In The Trojan War: A New History, (Simon and Schuster, New York, 2006, $26), Barry S. Strauss, professor of history and classics at Cornell University and author of The Battle of Salamis, investigates a topic from Hellenic prehistory. A significant event of its time, though its exact century is disputed, the siege and destruction of Troy is best known from the blind poet Homer’s epic The Iliad. More recently, a 21st-century generation has been exposed to it through the disastrous film Troy, in which King Menelaus of Sparta is portrayed as a kind of Mediterranean Daniel Boone, King Agamemnon of Mycenae as an ancient Scarface, Odysseus as his consigliere and Achilles as an angel-faced serial killer.
Professor Strauss researched the facts for his new history of the conflict in the light of recent archaeological information. About the end of the 19th century Erich Schliemann, an amateur archaeologist and master linguist, followed Homer’s descriptions to discover first Troy, then Mycenae, Tirynth and Orhomenos. Schliemann was also interested in excavating the hill where he suspected Knossos had stood, but local farmers asked him for too much money. Consequently, the honor of exploring the Minoan civilization passed to Welsh archaeologist Sir Arthur John Evans, who began excavating the site of the palace on March 16, 1900, and later discovered Knossos.
In the mid-20th century, Michael Ventris, an architectural engineer and amateur archeologist with great linguistic abilities, broke the linear B code from tablets found in the palaces of Pylos, Mycenae and Knossus, and proved it was an ancient Greek text. In addition to that past research, Strauss referred to tablets found in Hattusas, capital of the ancient Hittite kingdom, reporting an alliance with the city of Williusa (Ilium, or Troy) and others that mentioned kings named Alaksadu (Alexander) and Paris-iziti (Paris).
From the Hittite archives we know that Achaeans—Greeks—were already making piratical raids along the Anatolian coast and sending ultimatums to the Anatolian kings for lands that belonged to their predecessors. Strauss’ new history, therefore, follows the latest written sources, but also still makes primary use of Homer, who probably memorized the tales and poems of other poets before him. In 11 chapters Strauss analyzes step by step what The Iliad tells us about those events.
Strauss suggests that one reason Troy lost the war was its lack of a permanent battle fleet to stop the Greeks at sea. He connects that incident with such later failures of sea power as Japan’s until the late 1870s and of the Netherlands’ naval eclipse by England in the 17th century. Those examples are not entirely valid, since Japanese pirates had in fact terrorized its coastal waters, and England prevailed over the Dutch because of superior guns, rather than ships.

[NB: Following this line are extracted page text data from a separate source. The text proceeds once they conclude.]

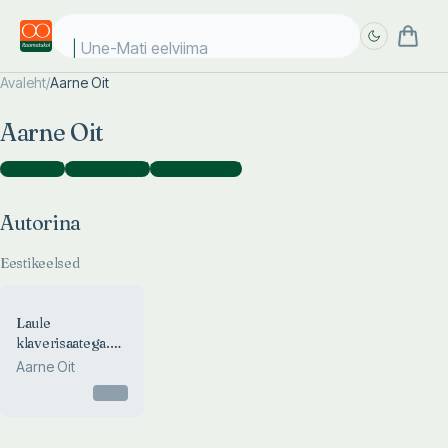
Une-Mati eelviimas
Avaleht
/
Aarne Oit
Täpsem
Täpsem
Aarne Oit
otsing
otsing
Autorina
(
1
)
Koostajana
(
9
)
Kaasautorina
(
1
)
Autorina
Eestikeelsed
Laule
klaverisaatega.
Песни с
Aarne Oit
сопровождением
Otsas
фортепиано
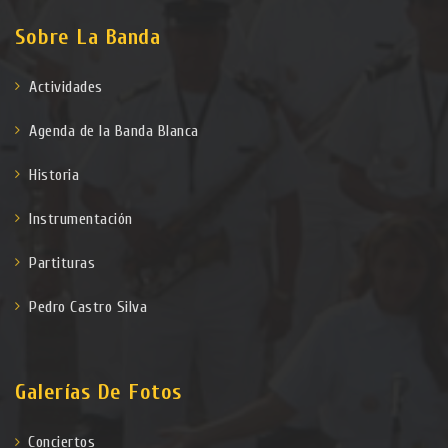
Sobre La Banda
Actividades
Agenda de la Banda Blanca
Historia
Instrumentación
Partituras
Pedro Castro Silva
Galerías De Fotos
Conciertos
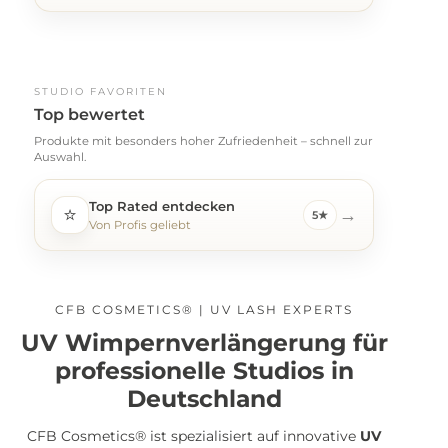
STUDIO FAVORITEN
Top bewertet
Produkte mit besonders hoher Zufriedenheit – schnell zur
Auswahl.
Top Rated entdecken
⭐
→
5★
Von Profis geliebt
CFB COSMETICS® | UV LASH EXPERTS
UV Wimpernverlängerung für
professionelle Studios in
Deutschland
CFB Cosmetics® ist spezialisiert auf innovative
UV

A more glaring error, in view of Strauss’ expertise in ancient history and prehistory, was his forgetting that while funeral pyres were customary among the Greeks in the Iron Age, Bronze Age Greeks buried bodies. He notes that only in the death of Ajax, but he regards it as an exceptional case, for the death of a king. Strauss also omits the role of Cyprus, which did not contribute soldiers or ships to the pan-Greek campaign against Troy, but aided in the Greeks’ preparations with all the bronze and weaponry it could produce. That aside, the author does a good job of describing the famous siege and providing historic background for all the personalities described by Homer, as well as elements of the everyday life of Bronze Age people.
Troy finally fell, but the time and resources spent on the long war ultimately brought ruin and misery to Achaean Greece. Civil conflicts and attacks by sea raiders reached disastrous proportions. About 1200 BC the Mycenean palaces in Pylos, Mycenae, Tirynth and Orhomenos were abandoned. Eighty years after the Trojan War another Greek tribe, the Dorians, armed with iron swords, finally brought down the Achaean civilization. By the age of Thucydides, nobody in Greece knew where Nestor’s old capital of Pylos, once second to Mycenae in naval power with 90 ships, even stood.
Barry S. Strauss is a good writer and a historian who did his best, for the most part, in using the latest information at hand to reconstruct details of the conflict and the people who fought it. As such, The Trojan War: A New History is a worthwhile updated primer for readers interested in learning about the peoples of the eastern Mediterreanean during the Bronze Age, and the cataclysmic struggle that helped hasten the end of that era.